Selon cette autorité locale, la République Démocratique du Congo et l’Ouganda sont sans nul doute deux pays voisin possédant une souveraineté particulière et dont, aucun pays n’a le monopole de violer les limites naturelles.
“Nous voulons informer l’opinion nationale qu’internationale que sur le lieu, les agriculteurs ougandais avaient déjà planter les eucalyptus, les haricots, les maniocs et les bananeraies. À notre présence ils ses sont disposés dans la nature tout en reconnaissant qu’ils ont violés notre un espace de 184 mètres de largeur et plus de 400 mètres de longueur. À travers la direction générale des migrations “DGM”, nous avons informés les services de la migration ougandaise”, a-t-il ajouté.
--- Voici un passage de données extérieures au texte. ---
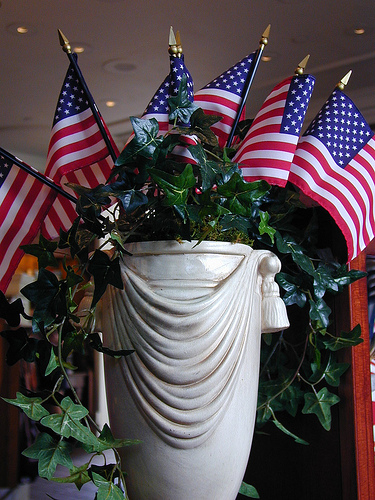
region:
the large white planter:
[73, 239, 290, 498]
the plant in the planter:
[0, 72, 369, 499]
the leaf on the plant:
[301, 386, 341, 432]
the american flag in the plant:
[286, 86, 374, 264]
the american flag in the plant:
[228, 72, 315, 185]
Rappelons en outre que, c’est au fait la deuxième tentative du genre de la part des agriculteurs ougandais, qui se casser en mille morceaux jour et nuit pour violer intentionnellement les les limites du pays de Félix-Antoine Tshisekedi.
La société civile forces vives sous noyau du groupement des Basongora, salue cette prise de position des autorités de l’état de siège visant à sauvegarder l’intégrité territoriale et conserver au prix du sacrifice suprême la souveraineté nationale de la République Démocratique du Congo.